The r and n flags tell the copy command to perform the copy recursively - meaning all files in all subdirectories - and to “not clobber” the destination files - meaning don’t replace anything if it already exists. This way, the child theme will gain all of the files present in the parent but any overwrites will be respected and remain untouched.

The full process then is to checkout the standalone branch, reset it to the state of master, and copy the parent theme’s files:

git checkout standalone
git reset master --hard
cp -rn ../hugomodo/. .

As you can see, I’ve slightly modified the cp command so it can be performed from the destination directory. ../hugomodo/. means look upwards one directory level for the hugomodo directory, and copy its root contents. . doesn’t really mean root directory, but for our purposes it’s a fair explanation. The final . on its own means the current directory. In plain English, go up one directory level, find hugomodo, copy its root contents into the current directory; do so recursively, respecting any files which already exist. Or copy recursive no-clobber hugomodo into this directory.

Following this, the state of the standalone branch will be a match to the master development branch plus the contents of the parent theme. Enough then to stand alone. We commit the changes and push to GitHub:

git add -A
git commit -m "rebuild standalone from master"
git push origin standalone --force

We have to force push here, because of our earlier reset - it destroys the branch history.

With that, I… almost have a perfect standalone branch. There’s just one more thing. After reseting to the state of master but before copying the parent files, I have to add:

rm -f config.toml

This rm removes the file config.toml, and does so forcefully. We need to remove the child theme config file, because it’s what tells Hugo to also look for a parent theme, which we won’t be using with this setup. We also need to adopt the config of the parent theme, to ensure that the default configuration settings are inherited.

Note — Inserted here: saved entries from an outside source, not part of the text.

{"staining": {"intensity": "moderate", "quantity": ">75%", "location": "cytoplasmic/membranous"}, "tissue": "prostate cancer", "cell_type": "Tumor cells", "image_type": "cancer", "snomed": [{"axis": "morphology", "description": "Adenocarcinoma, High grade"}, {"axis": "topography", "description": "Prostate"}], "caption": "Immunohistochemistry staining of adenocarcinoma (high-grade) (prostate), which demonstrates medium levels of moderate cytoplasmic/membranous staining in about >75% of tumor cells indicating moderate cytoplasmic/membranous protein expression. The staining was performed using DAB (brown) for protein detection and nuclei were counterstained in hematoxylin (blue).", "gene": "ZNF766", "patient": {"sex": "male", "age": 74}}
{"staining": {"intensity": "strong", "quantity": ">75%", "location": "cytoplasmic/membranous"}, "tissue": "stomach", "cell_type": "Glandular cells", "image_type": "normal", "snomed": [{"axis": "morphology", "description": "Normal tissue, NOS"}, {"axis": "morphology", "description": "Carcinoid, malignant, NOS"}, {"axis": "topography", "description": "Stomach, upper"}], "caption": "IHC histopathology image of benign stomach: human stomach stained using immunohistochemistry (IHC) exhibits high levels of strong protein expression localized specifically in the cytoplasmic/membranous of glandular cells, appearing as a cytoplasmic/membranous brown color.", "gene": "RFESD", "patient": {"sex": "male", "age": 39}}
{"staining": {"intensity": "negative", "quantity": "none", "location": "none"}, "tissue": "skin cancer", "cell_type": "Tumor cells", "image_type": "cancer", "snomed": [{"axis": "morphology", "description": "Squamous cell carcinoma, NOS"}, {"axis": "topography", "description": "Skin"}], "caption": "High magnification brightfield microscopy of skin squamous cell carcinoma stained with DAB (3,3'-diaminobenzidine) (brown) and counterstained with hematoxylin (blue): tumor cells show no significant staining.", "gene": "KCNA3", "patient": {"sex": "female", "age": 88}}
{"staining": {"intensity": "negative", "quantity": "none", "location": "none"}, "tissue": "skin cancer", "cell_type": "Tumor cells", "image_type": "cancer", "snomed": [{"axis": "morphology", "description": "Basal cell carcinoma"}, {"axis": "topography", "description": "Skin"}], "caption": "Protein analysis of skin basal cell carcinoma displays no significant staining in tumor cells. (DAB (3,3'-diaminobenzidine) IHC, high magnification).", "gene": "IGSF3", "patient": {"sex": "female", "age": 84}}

And with that, we have a standalone branch. I’ve automated the entire task with a Travis CI job, the full configuration for which is this:

- stage: standalone
  script:
    - git checkout -B standalone
    - git reset master --hard
    - rm -f config.toml
    - cp -rn ../hugomodo/. . || true
    - git add -A
    - git commit -m "rebuild from master"
    - git push -u origin standalone --force

git checkout -B does a forceful branching from master into our target branch, standalone. Strictly, I think the -B flag renders the reset redundant, since it’s a forceful rebranch of the state of master, but I’ve left the reset in for good measure. I added the -B so as to not assume the prior existence of the standalone branch - if it exists, that’s fine, but if not this will make sure that it does. For that reason, I also have to say git push -u. The -u tells git to consider this destination the authority for this branch, which given that it’s a new one (-B) we don’t yet have; it’s shorthand for --set-upstream.

There’s only one change here I don’t understand, and that’s this: cp -rn ../hugomodo/. . || true. For some reason, the cp command was returning an error code and yet… it was/is working. I have no idea why at this time, so || true is a hack that says or return true or if what comes before this errors or fails, return true instead. The line doesn’t fail, but it returns a code like it does, hence the need for that.

Anyway, hey! That’s standalone branches done!

HugoModo Best Motherfucking Website now comes in a standalone flavour that doesn’t require the base theme to work. Much easier installs for those who don’t need the bleeding edge versions.

I’ll be documenting the much improved installation process soon.